Keep-alive does not help me get rid of a busy connection, right? Ideally the connection would not break but if it does, would this setting do anything to remove it from the pool (given that I already have traffic on the connection?)

Violeta Georgieva · Answer 12 · Wed Jan 10 2024 15:44:59 GMT+0800 (China Standard Time)

As I wrote I think the reproducible example is a bit different - there SO_KEEPALIVE helps because you have firewall dropping packages.

nicsam1997 · Answer 13 · Wed Jan 17 2024 17:08:11 GMT+0800 (China Standard Time)

Okey I understand! The firewall part was simply a way of me making the connection go bad, I suppose there could be other ways. In general I need to figure out that given a connection that is bad, how can I remove it. For example if I had a sticky load balancer and one slow server on the other side

nicsam1997 · Answer 14 · Wed Jan 17 2024 17:09:08 GMT+0800 (China Standard Time)

Ideally I would want to mark the connection as “not reusable” if it observes a timeout

Violeta Georgieva · Answer 15 · Thu Jan 18 2024 18:14:23 GMT+0800 (China Standard Time)

@nicsam1997 Based on the provided logs and a code review, I found one issue (fixed with #3031). Will you be able to test the current snapshots? (1.0.42-SNAPSHOT/1.1.16-SNAPSHOT)

nicsam1997 · Answer 16 · Thu Jan 18 2024 19:15:16 GMT+0800 (China Standard Time)

Possibly, but what does this bugfix fix? I have not seen the max active streams exception for a long time now so that will be hard to test

Violeta Georgieva · Answer 17 · Thu Jan 18 2024 19:20:16 GMT+0800 (China Standard Time)

It tries to fix the reported problem?

Immediately aborted pooled channel, max active streams is reached, re-acquiring a new channel
Error while acquiring from reactor.netty.http.client.Http2Pool@41130dcb. Max active streams is reached.

nicsam1997 · Answer 18 · Thu Jan 18 2024 19:32:16 GMT+0800 (China Standard Time)

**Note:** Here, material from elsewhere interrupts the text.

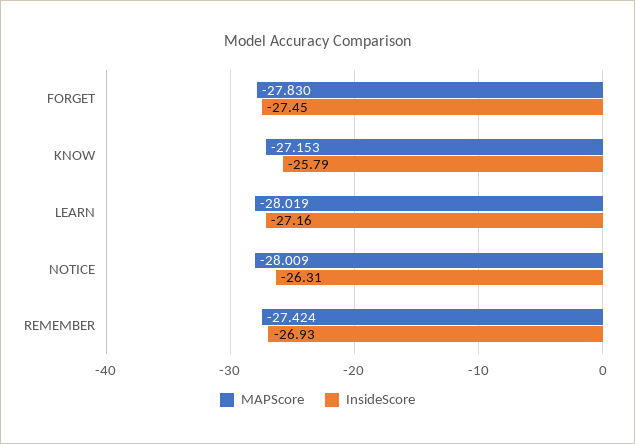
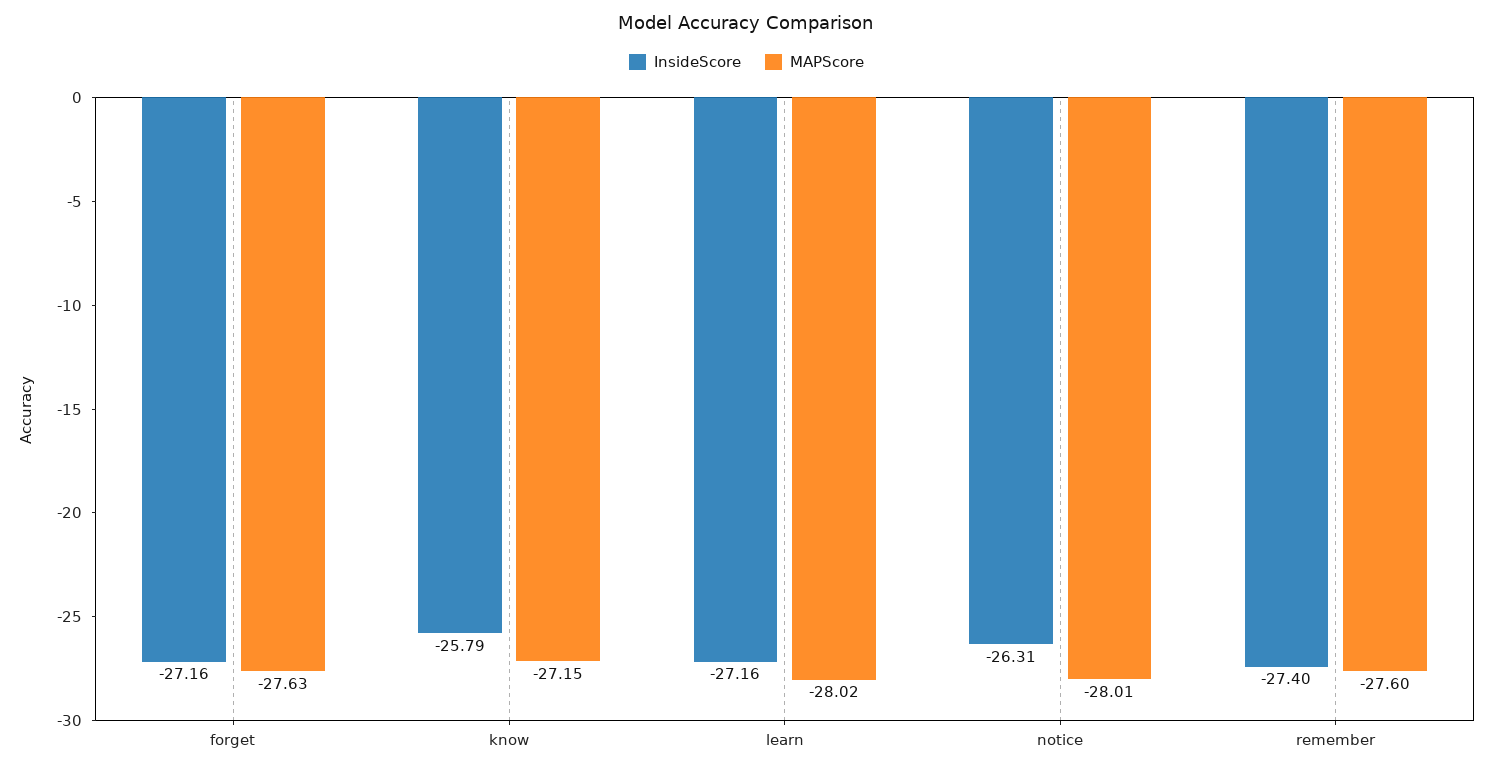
MAPScore, FORGET: -27.83 -> -27.63
InsideScore, FORGET: -27.45 -> -27.16
MAPScore, REMEMBER: -27.424 -> -27.6
InsideScore, REMEMBER: -26.93 -> -27.4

Since I don’t have any other way to reproduce but by running in production and wait for a long time I think testing the snapshot unfortunately will be a bit hard

Violeta Georgieva · Answer 19 · Thu Jan 18 2024 19:40:49 GMT+0800 (China Standard Time)

@nicsam1997 I'm going to close this issue as I think that #3031 should fix it. The fix will be available in 1.0.42/1.1.16 (the planned date for these releases is 13.02). When the release is available and you are able to upgrade, please test it. If the problem is still there we can reopen this issue.